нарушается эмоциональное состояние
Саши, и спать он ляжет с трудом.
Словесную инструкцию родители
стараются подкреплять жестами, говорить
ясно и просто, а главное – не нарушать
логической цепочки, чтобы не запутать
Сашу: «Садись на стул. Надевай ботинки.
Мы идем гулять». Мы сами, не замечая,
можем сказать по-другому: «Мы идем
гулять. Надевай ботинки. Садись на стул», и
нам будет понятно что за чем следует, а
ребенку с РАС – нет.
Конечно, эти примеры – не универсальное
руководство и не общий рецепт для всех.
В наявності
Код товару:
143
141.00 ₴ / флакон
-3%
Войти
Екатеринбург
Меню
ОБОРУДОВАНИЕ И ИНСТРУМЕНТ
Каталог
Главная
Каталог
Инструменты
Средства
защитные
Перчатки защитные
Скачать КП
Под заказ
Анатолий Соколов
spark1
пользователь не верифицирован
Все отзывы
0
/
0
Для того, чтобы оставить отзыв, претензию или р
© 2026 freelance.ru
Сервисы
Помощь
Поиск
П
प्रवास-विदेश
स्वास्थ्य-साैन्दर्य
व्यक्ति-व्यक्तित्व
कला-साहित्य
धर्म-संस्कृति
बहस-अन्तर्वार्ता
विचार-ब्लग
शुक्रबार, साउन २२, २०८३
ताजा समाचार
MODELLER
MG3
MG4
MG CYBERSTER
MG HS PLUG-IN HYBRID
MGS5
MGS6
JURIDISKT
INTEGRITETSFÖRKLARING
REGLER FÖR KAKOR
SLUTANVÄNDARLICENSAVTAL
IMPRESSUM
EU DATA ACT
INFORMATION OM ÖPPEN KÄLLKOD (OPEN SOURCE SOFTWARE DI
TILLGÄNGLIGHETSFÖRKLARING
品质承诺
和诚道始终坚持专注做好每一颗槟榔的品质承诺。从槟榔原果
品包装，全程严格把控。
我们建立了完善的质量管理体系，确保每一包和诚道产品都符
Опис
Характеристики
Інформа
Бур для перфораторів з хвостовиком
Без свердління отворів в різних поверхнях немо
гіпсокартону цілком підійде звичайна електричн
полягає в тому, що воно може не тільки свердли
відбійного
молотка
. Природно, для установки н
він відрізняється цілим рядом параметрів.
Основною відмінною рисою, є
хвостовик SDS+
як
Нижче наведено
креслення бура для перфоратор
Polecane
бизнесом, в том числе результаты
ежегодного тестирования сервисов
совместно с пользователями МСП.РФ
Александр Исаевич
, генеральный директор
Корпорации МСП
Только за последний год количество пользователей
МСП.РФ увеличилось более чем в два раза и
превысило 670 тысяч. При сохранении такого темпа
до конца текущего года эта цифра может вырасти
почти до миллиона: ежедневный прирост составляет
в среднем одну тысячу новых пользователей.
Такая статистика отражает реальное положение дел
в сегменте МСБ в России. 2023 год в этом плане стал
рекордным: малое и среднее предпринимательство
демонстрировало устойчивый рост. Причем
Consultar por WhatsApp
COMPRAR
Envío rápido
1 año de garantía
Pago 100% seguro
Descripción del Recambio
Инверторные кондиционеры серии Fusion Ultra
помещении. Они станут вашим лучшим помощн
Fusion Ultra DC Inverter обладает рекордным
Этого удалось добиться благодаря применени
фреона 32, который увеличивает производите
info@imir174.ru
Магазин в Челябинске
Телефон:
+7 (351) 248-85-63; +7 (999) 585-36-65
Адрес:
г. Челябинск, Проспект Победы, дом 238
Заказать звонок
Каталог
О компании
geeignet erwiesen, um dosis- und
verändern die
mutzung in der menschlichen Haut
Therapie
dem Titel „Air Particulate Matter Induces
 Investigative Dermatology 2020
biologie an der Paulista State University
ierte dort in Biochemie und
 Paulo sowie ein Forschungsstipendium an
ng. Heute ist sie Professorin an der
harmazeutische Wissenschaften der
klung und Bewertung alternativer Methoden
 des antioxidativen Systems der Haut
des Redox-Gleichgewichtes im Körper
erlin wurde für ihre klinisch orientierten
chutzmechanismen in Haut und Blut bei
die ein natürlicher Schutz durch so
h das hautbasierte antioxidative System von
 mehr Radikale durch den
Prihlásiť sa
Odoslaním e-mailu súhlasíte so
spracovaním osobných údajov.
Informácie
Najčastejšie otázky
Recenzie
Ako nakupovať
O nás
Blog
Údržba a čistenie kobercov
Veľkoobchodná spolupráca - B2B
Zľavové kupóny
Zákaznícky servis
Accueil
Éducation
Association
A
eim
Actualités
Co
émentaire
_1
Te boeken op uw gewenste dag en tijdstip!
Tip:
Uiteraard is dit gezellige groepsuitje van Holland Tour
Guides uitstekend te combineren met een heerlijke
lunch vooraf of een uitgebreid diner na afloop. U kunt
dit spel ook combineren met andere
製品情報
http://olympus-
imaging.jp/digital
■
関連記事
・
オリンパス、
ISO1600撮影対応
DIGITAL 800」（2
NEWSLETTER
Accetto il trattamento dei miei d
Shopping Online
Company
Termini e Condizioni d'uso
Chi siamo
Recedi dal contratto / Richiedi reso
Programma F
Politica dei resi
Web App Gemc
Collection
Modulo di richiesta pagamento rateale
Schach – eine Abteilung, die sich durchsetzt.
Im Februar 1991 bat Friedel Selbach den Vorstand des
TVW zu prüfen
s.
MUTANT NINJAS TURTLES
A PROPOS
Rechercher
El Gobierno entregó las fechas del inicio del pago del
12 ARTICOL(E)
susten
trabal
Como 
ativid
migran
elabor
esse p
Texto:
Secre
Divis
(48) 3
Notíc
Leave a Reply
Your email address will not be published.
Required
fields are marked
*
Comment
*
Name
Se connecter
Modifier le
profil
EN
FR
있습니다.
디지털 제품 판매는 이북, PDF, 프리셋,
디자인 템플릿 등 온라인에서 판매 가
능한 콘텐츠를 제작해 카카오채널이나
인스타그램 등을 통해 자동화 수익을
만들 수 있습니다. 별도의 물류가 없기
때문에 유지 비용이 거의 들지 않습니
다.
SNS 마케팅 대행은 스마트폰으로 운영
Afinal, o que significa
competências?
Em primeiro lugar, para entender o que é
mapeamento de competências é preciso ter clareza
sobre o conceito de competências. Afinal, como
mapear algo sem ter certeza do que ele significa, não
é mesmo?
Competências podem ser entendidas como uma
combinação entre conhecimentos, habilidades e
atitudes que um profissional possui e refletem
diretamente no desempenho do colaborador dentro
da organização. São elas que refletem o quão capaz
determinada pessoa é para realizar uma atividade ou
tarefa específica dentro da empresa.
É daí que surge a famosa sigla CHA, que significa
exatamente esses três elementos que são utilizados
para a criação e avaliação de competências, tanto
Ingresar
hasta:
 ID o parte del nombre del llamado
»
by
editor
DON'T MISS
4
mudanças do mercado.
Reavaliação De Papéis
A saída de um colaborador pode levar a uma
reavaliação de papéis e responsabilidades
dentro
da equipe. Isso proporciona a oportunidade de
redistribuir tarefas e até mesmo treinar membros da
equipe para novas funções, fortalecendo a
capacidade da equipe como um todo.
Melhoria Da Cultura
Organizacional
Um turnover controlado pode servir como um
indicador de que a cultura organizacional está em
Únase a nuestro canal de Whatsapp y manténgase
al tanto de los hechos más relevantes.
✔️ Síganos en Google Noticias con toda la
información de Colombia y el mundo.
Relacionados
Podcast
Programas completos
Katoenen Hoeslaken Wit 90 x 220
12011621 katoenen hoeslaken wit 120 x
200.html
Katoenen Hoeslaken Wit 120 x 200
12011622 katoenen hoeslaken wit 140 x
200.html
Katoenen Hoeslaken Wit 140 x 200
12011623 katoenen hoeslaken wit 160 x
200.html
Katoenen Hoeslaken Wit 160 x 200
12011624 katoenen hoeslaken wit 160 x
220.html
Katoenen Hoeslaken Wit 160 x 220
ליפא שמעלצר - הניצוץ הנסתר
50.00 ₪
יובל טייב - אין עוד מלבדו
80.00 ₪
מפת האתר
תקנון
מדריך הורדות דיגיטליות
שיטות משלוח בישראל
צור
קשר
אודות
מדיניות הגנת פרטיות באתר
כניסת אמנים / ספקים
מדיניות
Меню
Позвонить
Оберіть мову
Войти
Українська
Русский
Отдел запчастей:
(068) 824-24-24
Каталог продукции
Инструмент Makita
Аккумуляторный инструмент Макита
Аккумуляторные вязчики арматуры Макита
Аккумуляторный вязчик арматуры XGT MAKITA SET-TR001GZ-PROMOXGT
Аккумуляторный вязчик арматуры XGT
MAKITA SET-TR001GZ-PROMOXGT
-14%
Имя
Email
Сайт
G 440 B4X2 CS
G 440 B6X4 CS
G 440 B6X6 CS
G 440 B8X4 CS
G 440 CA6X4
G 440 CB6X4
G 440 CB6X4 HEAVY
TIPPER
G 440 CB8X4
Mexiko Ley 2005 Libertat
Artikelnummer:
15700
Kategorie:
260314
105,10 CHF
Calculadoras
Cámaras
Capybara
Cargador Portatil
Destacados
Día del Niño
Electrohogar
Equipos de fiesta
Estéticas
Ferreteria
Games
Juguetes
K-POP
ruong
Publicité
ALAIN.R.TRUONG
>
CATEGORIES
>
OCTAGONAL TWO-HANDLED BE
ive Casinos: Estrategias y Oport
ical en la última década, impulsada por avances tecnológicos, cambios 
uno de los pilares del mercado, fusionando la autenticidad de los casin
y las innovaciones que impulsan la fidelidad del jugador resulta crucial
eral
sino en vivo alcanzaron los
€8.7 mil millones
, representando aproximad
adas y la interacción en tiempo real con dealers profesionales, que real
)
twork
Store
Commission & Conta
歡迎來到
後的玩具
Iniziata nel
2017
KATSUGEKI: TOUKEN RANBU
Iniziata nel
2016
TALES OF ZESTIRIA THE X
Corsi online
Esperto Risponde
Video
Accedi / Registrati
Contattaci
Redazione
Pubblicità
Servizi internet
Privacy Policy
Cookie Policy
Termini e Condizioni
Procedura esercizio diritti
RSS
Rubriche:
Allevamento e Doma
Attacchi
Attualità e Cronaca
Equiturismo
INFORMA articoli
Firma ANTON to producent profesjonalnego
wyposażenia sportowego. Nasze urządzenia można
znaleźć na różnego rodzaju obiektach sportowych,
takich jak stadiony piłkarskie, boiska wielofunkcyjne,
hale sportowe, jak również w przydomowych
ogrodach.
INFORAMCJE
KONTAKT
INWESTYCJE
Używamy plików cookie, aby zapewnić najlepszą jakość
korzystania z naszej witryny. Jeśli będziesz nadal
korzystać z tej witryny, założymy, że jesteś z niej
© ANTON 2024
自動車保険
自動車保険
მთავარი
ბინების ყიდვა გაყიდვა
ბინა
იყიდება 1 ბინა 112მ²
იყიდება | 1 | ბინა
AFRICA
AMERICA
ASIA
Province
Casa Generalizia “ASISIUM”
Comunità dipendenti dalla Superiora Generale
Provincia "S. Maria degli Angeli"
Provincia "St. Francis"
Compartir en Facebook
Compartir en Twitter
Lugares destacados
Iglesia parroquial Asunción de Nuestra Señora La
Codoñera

________

▶ [Written task]: Looking back over the data above, restate word for word the lines that begin at the line with "imaging.jp/digital" and end at the line with "Schach – eine Abteilung, die sich durchsetzt.", inclusive.

▶ [The answer]:
imaging.jp/digital
■
関連記事
・
オリンパス、
ISO1600撮影対応
DIGITAL 800」（2
NEWSLETTER
Accetto il trattamento dei miei d
Shopping Online
Company
Termini e Condizioni d'uso
Chi siamo
Recedi dal contratto / Richiedi reso
Programma F
Politica dei resi
Web App Gemc
Collection
Modulo di richiesta pagamento rateale
Schach – eine Abteilung, die sich durchsetzt.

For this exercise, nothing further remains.